## Work required
Reproduce, character for character, the stretch from the start of the entries through the line that contains "Humaine et Globale". Leave the pictures out of your answer.

## Data provided
___

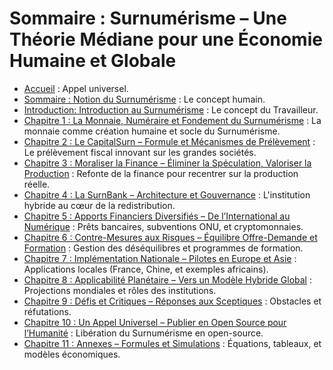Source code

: # Sommaire : Surnumérisme – Une Théorie Médiane pour une Économie Humaine et Globale

* [Accueil](index.md) : Appel universel.
* [Sommaire : Notion du Surnumérisme](sommaire.md) : Le concept humain.
* [Introduction: Introduction au Surnumérisme](introduction.md) : Le concept du Travailleur.
* [Chapitre 1 : La Monnaie, Numéraire et Fondement du Surnumérisme](chapitre1.md) : La monnaie comme création humaine et socle du Surnumérisme.
* [Chapitre 2 : Le CapitalSurn – Formule et Mécanismes de Prélèvement](chapitre2.md) : Le prélèvement fiscal innovant sur les grandes sociétés.
* [Chapitre 3 : Moraliser la Finance – Éliminer la Spéculation, Valoriser la Production](chapitre3.md) : Refonte de la finance pour recentrer sur la production réelle.
* [Chapitre 4 : La SurnBank – Architecture et Gouvernance](chapitre4.md) : L'institution hybride au cœur de la redistribution.
* [Chapitre 5 : Apports Financiers Diversifiés – De l’International au Numérique](chapitre5.md) : Prêts bancaires, subventions ONU, et cryptomonnaies.
* [Chapitre 6 : Contre-Mesures aux Risques – Équilibre Offre-Demande et Formation](chapitre6.md) : Gestion des déséquilibres et programmes de formation.
* [Chapitre 7 : Implémentation Nationale – Pilotes en Europe et Asie](chapitre7.md) : Applications locales (France, Chine, et exemples africains).
* [Chapitre 8 : Applicabilité Planétaire – Vers un Modèle Hybride Global](chapitre8.md) : Projections mondiales et rôles des institutions.
* [Chapitre 9 : Défis et Critiques – Réponses aux Sceptiques](chapitre9.md) : Obstacles et réfutations.
* [Chapitre 10 : Un Appel Universel – Publier en Open Source pour l’Humanité](chapitre10.md) : Libération du Surnumérisme en open-source.
* [Chapitre 11 : Annexes – Formules et Simulations](chapitre11.md) : Équations, tableaux, et modèles économiques.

___

## Finished task
Source code

: # Sommaire : Surnumérisme – Une Théorie Médiane pour une Économie Humaine et Globale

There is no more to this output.